Мария выдыхает из себя желчь. Сейчас она скажет: «Я Мария из России». Но тут же думает: «Вообще-то я из Киева». Надо ли уточнять? Или сказать: «Я русская». Но моя мамочка украинка, а Киев уже не Россия.
– Я православная Мария, – говорит она неожиданно для самой себя. Но тут же смущается, потому что и этот факт ее жизни смутен: она не помнит собственного крещения. Тетка, мать Астры и Лилии, в те, еще военные годы сказала, что ее дочки – не крещеные, а вот ее якобы тайком крестили. Но якобы. И все-таки добавляет: – Из России.
– Большая холодная страна, – сказал Соломон. – Такая еще молодая и такая уже измученная.
– Войны, – отвечает Мария.
– Не по уму ноша, – говорит Соломон, а Мария вдруг ошеломляется мыслью, что войны не могут быть оправданием, ибо зло не оправдывает зло. И сейчас ей стыдно, что сказала «войны» – значит, приняла их существование как уважительную причину несчастий своей родины. Ведь, Господи, сами же начинали, и сколько раз. Сейчас она поправится и все пояснит. Но тут Мария вспоминает, что мертвая, а значит, весь разговор бессмыслен, ибо он вне. Вне сущего.
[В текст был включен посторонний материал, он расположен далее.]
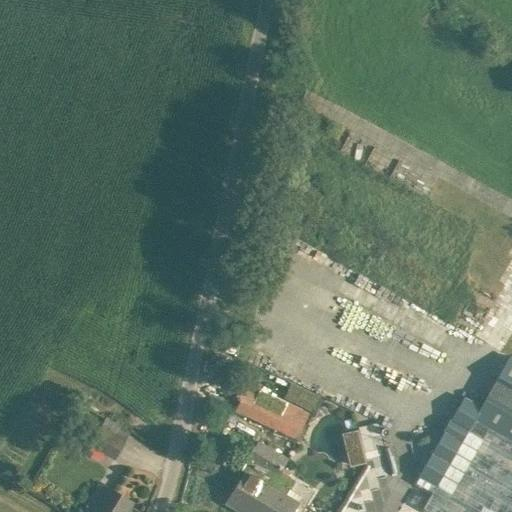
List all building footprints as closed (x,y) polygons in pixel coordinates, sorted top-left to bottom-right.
[(511,351),(481,407),(464,397),(451,420),(511,453),(511,351)] [(244,384),(233,407),(303,441),(311,424),(288,413),(291,406),(244,384)] [(114,458),(131,431),(106,417),(90,443),(114,458)] [(447,426),(418,476),(420,477),(435,486),(423,508),(429,511),(511,511),(511,453),(451,420),(447,426)] [(226,503),(241,511),(248,511),(282,457),(258,442),(247,460),(252,463),(247,472),(245,471),(226,503)] [(365,463),(362,449),(350,452),(353,465),(365,463)] [(286,459),(282,457),(248,511),(291,511),(298,502),(275,488),(280,479),(275,476),(286,459)] [(125,511),(132,502),(100,482),(83,509),(87,511),(125,511)]
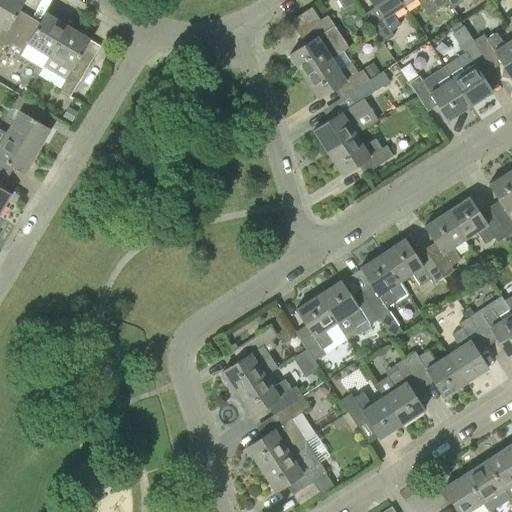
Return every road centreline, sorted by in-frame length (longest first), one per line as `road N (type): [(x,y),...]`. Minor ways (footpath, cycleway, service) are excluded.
road 1 (residential): [(234,511),(177,384),(183,336),(222,300),(318,242)]
road 2 (residential): [(0,283),(154,26)]
road 3 (residential): [(318,242),(252,20)]
road 4 (residential): [(318,242),(511,117)]
road 5 (residential): [(336,511),(511,400)]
Ее охватывает живой, какой-то очень конкретный страх: она доставит кучу неудобств Жорику и его семье. Ее ведь не только с этого чертового холма придется нести на руках, ее и отправлять в Москву придется, а это какие деньги и хлопоты!
Вот это беда так беда. Напросилась, приехала, и на тебе… А она последнее время думала: хорошо бы умереть – как исчезнуть. Не в том смысле, что пропасть без вести – это еще хуже. Но чтоб не отяготить. Выйти из дому и умереть на ходу. На ходу… Вот оно главное слово. Самой, силой своей перенести душу туда, где ей надлежит остаться, а потом в облегчении и вытянуть ноги. С ногами у нее все в порядке – они вытянуто лежат. Но все остальное ведь не то! Не там они лежат!